Daytime temperatures were in the mid-60s, with overnight temperatures in the upper-40s. The depletion of water availability in soils caused significant declines in crops and livestock productivity. In addition, surface and groundwater supplies declined during drought, affecting water availability and increasing costs to access water for crop or forage irrigation and watering livestock. Another shower rolled through on Monday, which delivered 0.4-2.75 inches throughout the region. Cotton harvest was nearing the end, with only a few acres left. Wheat planting resumed as well, and acreage was up. Emergence has been very good to this point. There are also a couple of late sorghum fields that were being harvested. Pecan farmers were waiting for a hard freeze before harvest; most Pawnee pecan farmers got caught with rainfall delaying harvest. Livestock was in fair condition. Hunters began to show up for deer season.
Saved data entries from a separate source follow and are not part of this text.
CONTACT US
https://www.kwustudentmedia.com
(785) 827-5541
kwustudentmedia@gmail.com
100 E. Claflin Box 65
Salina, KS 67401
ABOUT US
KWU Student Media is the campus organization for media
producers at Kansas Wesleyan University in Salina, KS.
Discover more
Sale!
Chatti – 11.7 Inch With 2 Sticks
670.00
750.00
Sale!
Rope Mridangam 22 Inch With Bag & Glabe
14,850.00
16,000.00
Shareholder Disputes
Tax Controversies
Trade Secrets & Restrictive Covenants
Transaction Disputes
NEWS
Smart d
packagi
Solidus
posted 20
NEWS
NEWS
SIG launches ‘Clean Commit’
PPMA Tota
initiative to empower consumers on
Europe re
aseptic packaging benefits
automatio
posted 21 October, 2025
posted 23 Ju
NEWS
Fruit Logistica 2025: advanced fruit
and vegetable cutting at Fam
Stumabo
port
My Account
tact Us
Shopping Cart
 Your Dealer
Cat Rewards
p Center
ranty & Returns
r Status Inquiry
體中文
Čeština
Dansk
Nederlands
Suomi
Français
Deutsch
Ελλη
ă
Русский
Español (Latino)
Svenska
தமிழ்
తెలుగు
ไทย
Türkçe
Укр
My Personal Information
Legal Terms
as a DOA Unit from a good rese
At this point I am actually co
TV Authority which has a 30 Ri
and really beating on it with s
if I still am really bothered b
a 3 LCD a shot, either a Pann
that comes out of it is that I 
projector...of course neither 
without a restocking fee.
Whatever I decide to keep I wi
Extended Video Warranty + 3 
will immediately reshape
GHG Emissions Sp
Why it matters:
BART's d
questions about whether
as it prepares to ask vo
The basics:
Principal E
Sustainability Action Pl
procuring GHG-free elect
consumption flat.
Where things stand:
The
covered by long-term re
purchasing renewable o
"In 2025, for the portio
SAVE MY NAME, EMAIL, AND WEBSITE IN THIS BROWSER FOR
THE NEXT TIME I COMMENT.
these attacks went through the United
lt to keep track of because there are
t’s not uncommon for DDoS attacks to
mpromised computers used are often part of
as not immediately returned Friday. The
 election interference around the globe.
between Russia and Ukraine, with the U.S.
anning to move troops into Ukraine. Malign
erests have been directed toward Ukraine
The district experienced temperatures in the low 60’s with cloudy and damp conditions. Recent rainfall allowed soil moisture conditions to improve. Fields were being plowed and planted with small grains, and previously planted fields were being fertilized. Cotton harvest continued, and producers applied defoliant. Pecans were dropping from their trees. Rangeland and pasture winter grasses improved. Supplemental feeding of livestock increased. Cattle prices remained high, and there was a strong demand for high-quality feeder calves at local sale barns.
A fair amount of rain fell over the district during the first part of the week. Mild temperatures continued to spur optimism of strong winter pastures, but cooler nighttime temperatures halted warm-season forage growth. Trees continued to progress into dormancy along with warm-season perennials. Cotton was almost completely harvested. The rice ratoon crop was finished. Calf prices continued to inch higher. Producers started feeding hay and continued supplemental feeding for their livestock.
Conditions across the district became more favorable. Peanut harvest was in full swing. Winter small grain crops were progressing with the recent moisture the district has received. Hay producers were able to cut and bale the last of their hay crop. Stock tanks have filled with recent rainfall. Rangeland and pastures were responding well and greening up with additional rainfall. Producers were supplementing livestock and wildlife. Cattle prices were consistent. Wildlife were active and hunting season was looking promising for all species.